● Tarefa A
Com base no texto sobre prescrição no Direito Autoral, explique por que a Lei 5.988/73 revogou o art. 178 do Código Civil de 1916, embora fixasse o mesmo prazo de cinco anos.

● Texto fornecido
-----

Direito Civil

Prazos e considerações relativos à prescrição no Direito Autoral

Prazos e considerações relativos à prescrição no Direito Autoral

 

 

Diogo Dias Teixeira

 

 

 

Desde 1916, com o advento da Lei 3.071/16, que instituiu o Código Civil, as ações civis relativas às ofensas aos Direitos Autorais tiveram seu prazo prescricional alterado diversas vezes. As alterações feitas pelo legislador, contudo, nem sempre foram adequadas. Em determinado período, por exemplo, a matéria ficou sem norma legal vigente.

 

A fim de melhor entender as conseqüências e implicações dessas alterações, cabe retroceder na evolução do prazo prescricional relativo à matéria. Retrocessão essa, que deve ter como marco inicial o Código Civil de 1916, que fez nascer a complexidade do estudo.

 

Referido diploma legal trouxe em seu art. 178, VII, um prazo específico para demandar em juízo quando a matéria fosse direito autoral:

 

Art. 178 – Prescreve:

§10 – Em 5 (cinco) anos

VII – A ação civil por ofensa a direitos de autor; contado o prazo da data da contrafação;

 

A partir de então, ações civis que versassem acerca da referida matéria estariam sujeitas ao prazo prescricional de cinco anos, também chamado de qüinqüenal. Daí em diante, vieram muitas outras alterações; a primeira, com a Lei de Direito Autoral nº. 5.988 de 1973, que dispôs:

 

Art. 131. Prescreve em cinco anos a ação civil por ofensa a direitos patrimoniais do autor ou conexos, contado o prazo da data em que se deu a violação.

 

A norma especial não alterou o prazo prescricional fixado para a matéria (cinco anos). Todavia, apesar de atribuir prazo idêntico ao do Código Civil, o dispositivo da Lei 5.988/73, por tratar-se de norma posterior que regulava inteiramente a matéria tratada em norma anterior, revogou o artigo 178 daquele diploma legal, qual seja, o Código Civil de 1916. Nesses termos, estatui a Lei de Introdução ao Código Civil em seu artigo 2º, §1º:

 

Art. 2o  Não se destinando à vigência temporária, a lei terá vigor até que outra a modifique ou revogue.

 

§ 1o  A lei posterior revoga a anterior quando expressamente o declare, quando seja com ela incompatível ou quando regule inteiramente a matéria de que tratava a lei anterior. (grifos nossos)

 

Apesar de predominante o entendimento de que o dispositivo do Código Civil foi revogado – manifestado inclusive em parecer elaborado pela ABPI[1] -, convive-se com opiniões contrárias. No entanto, a tese contrária parece não merecer acolhimento, pois, em suma, sustenta que só seria aplicável a norma da LICC quando o Código Civil dispuser, em parte especial, acerca de determinado assunto. Como exemplo, os revogados Artigos 649 a 673 do Código Civil de 1916, que tratavam da “propriedade literária, científica e artística”. Sustenta essa minoria que um dispositivo que versa a respeito de um assunto específico, porém presente numa parte geral, só poderá ser revogado caso a Lei nova seja incompatível. Essa interpretação da Lei, no entanto, conforme entendimento da melhor doutrina, que acredita estar o dispositivo do Código Civil revogado, carece de fundamento.

-----

Itens listados em um conjunto de dados:
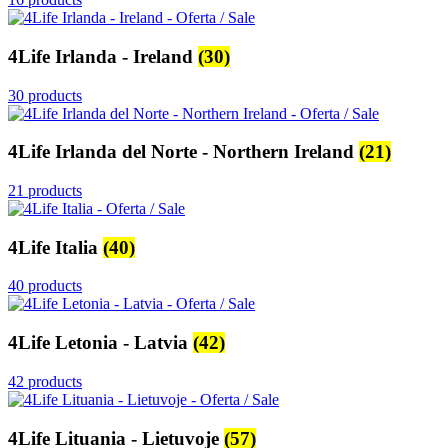
4Life Irlanda - Ireland
(30)
30 products
4Life Irlanda del Norte - Northern Ireland
(21)
21 products
4Life Italia
(40)
40 products
4Life Letonia - Latvia
(42)
42 products
4Life Lituania - Lietuvoje
(57)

-----

● Tarefa B
Edite todas as entradas trocando "products" por "produtos" e mantendo todo o resto igual. Deixe as imagens fora da resposta.

● Sua solução A
A Lei 5.988/73 era norma posterior que regulava inteiramente a matéria tratada no Código Civil de 1916. Pelo art. 2º, §1º, da Lei de Introdução ao Código Civil, a lei posterior revoga a anterior quando regule inteiramente a matéria de que esta tratava.

● Sua solução B
4Life Irlanda - Ireland
(30)
30 produtos
4Life Irlanda del Norte - Northern Ireland
(21)
21 produtos
4Life Italia
(40)
40 produtos
4Life Letonia - Latvia
(42)
42 produtos
4Life Lituania - Lietuvoje
(57)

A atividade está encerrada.